Maldije el minuto 90, la cifra que anunciaba el fin del sueño. Como un poseso, de la mano de mi hermano y de mi padre, no despegué la mirada del estadio hasta que este quedó escondido en el horizonte

 

Aunque probablemente fuera por un tema físico, odié con todas mis fuerzas la suplencia de Guardiola, de quien copié un par de jugadas en el jardín de mis abuelos, como también odié al aficionado grandullón que me privó de ver los dos goles de Luis Enrique. Nunca entendí porque el asturiano celebraba los goles enfadado, ni que los marcara sin querer. En un gesto paranoico, empinaba el brazo como si fuera una espada con la que degollar a sus propios fans. El primer gol del PSV lo firmó Philip Cocu, quizás para terminar de convencer a la ‘culerada’. Este, el ocho, será de nuestro equipo el año que viene, me dijo mi hermano al oído, al tiempo que una bocina trataba de diluir la celebración del gol de los holandeses. Llegué más sordo que una tapia al gol del empate, en el 86’, obra de un danés random, Peter Møller, quizás para convencer a la hinchada del Oviedo, donde recalaría en la siguiente temporada. Me gustaba pensar que detrás de los goles se escondían motivos. ¿Marcar por marcar, sin más? ¿Sin un club a quien convencer, un rival al que joder, una chica a la que impresionar, un santo al que rezar o un abuelo al que homenajear? Confiesa, ‘Lucho’, tú marcabas para fastidiar a tus enemigos. Si no, ¿de qué?

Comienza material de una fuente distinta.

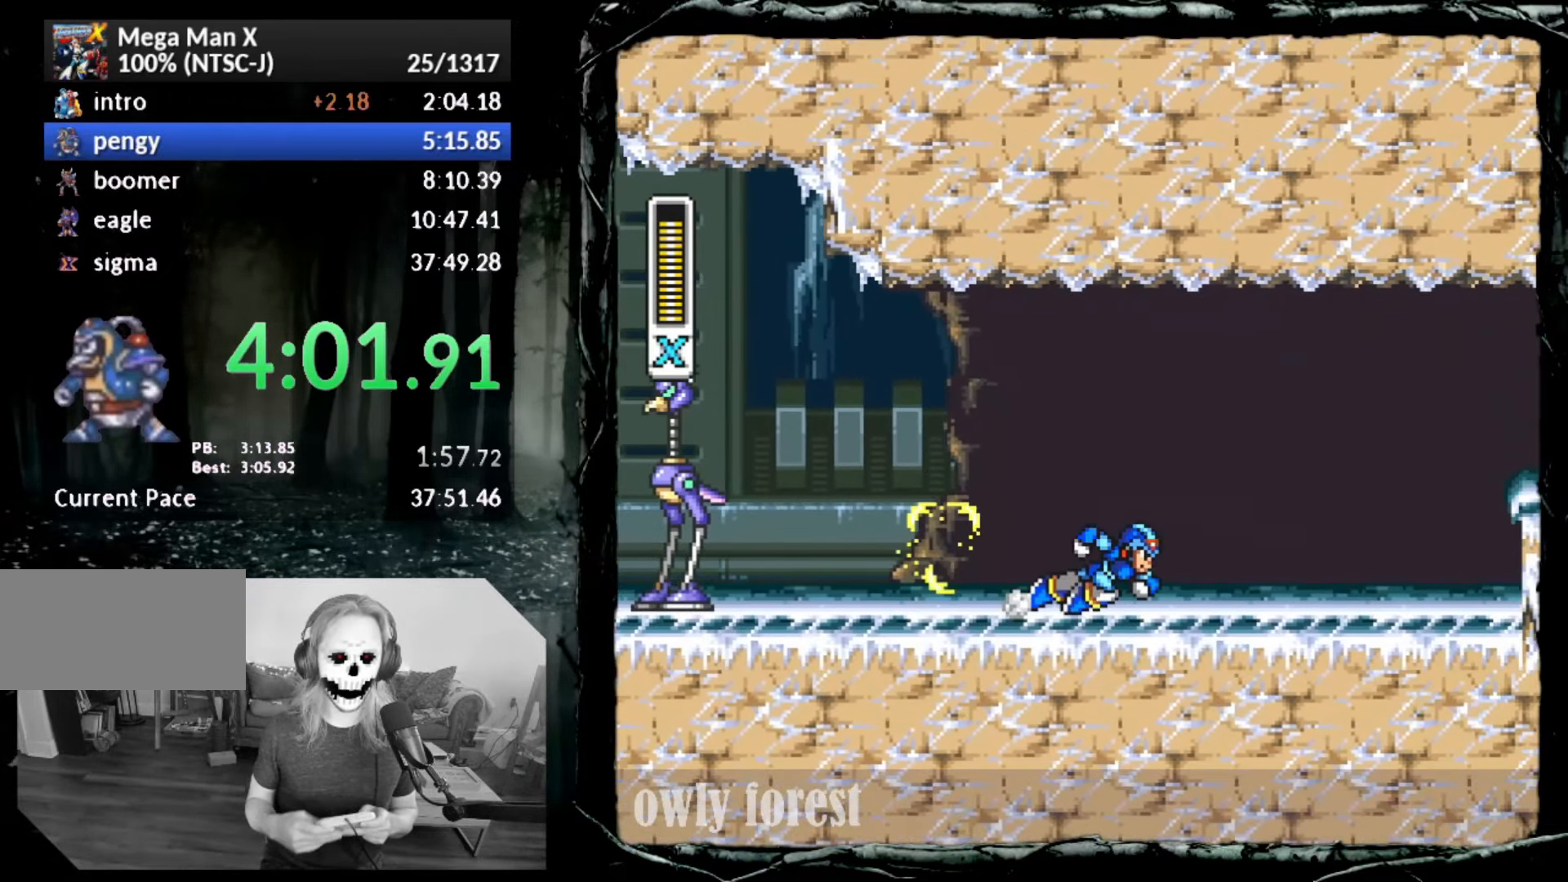
{"buttons": ["CIRCLE", "DPAD_DOWN", "DPAD_RIGHT"], "button_events": [[167, "CROSS", "down"], [450, "CROSS", "up"]]}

Maldije el minuto 90, la cifra que anunciaba el fin del sueño. Como un poseso, de la mano de mi hermano y de mi padre, no despegué la mirada del estadio hasta que este quedó escondido en el horizonte, justo cuando pisaba el cruce de Travessera de les Corts con la calle Arístides Maillol. Mi paso se contradecía con la dirección de mi mirada. Quería quedarme en el Camp Nou para siempre, igual que aquellas banderas que, plantadas en el techo del estadio, representaban la clasificación de Primera División. Quise ser una de esas banderas por el mero hecho de permanecer allí. In eternum. Aunque me hubiera conformado con ser un poste, un foco, una valla publicitaria o una patata frita. Lo mismo me daba con tal de prolongar la que fue, hasta el momento, la noche más feliz de mi vida. De haber visto los goles, me hubiera marchado de allí metido en una ambulancia. Desplome por exceso de entusiasmo, hubiera diagnosticado el doctor.

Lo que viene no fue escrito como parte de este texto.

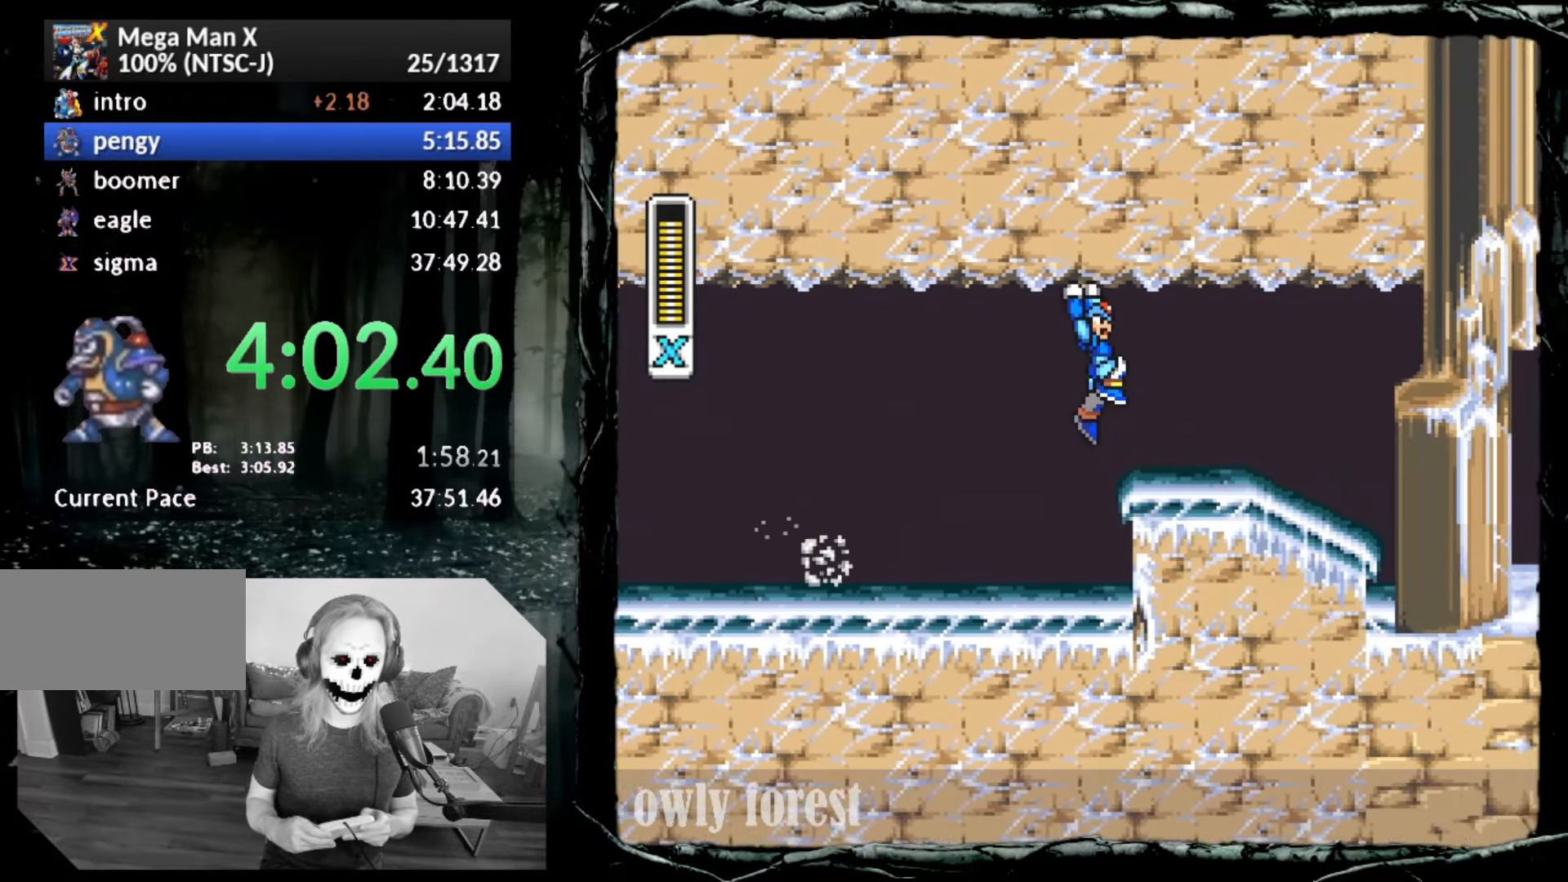
{"buttons": ["CROSS", "CIRCLE", "DPAD_DOWN", "DPAD_RIGHT"], "button_events": [[17, "CIRCLE", "up"], [267, "CIRCLE", "down"], [383, "CROSS", "down"]]}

No era fácil salir del Camp Nou. Ya fuera en ambulancia, en metro, en autobús o en parapente. La muchedumbre impedía la agilidad de la evacuación, momento en el que se fundió el olor del puro con el del sudor de la gente. En aquel patatús, la boca del metro de Collblanc era el nido y nosotros, tres simples hormigas aguardando nuestro momento en los aledaños del imperio. Mi padre, retórico, suavizando el estrés que generaba el colapso, acertó de pleno cuando me dijo: estarás contento, por fin has estado en el Camp Nou. Lástima del empate a última hora, añadió. El resultado no me importó. También hay que saber empatar, como dirían Gutiérrez y Pacheco. Tampoco me importó el humo, el sudor, la cola del metro, ni siquiera el maldito grandullón que se comió toda mi visión. Lo importante es que estuve allí, sin importar en qué condiciones.

Cuando llegué a casa, tras un periplo de dos horas, vi los cuatro goles por la tele (2-2). Después, agradecí el puro que encendió mi padre, sentado en el salón, justo en el instante en el que me fui a la cama. Ya no estaba en el Camp Nou, pero, por el olor, lo parecía.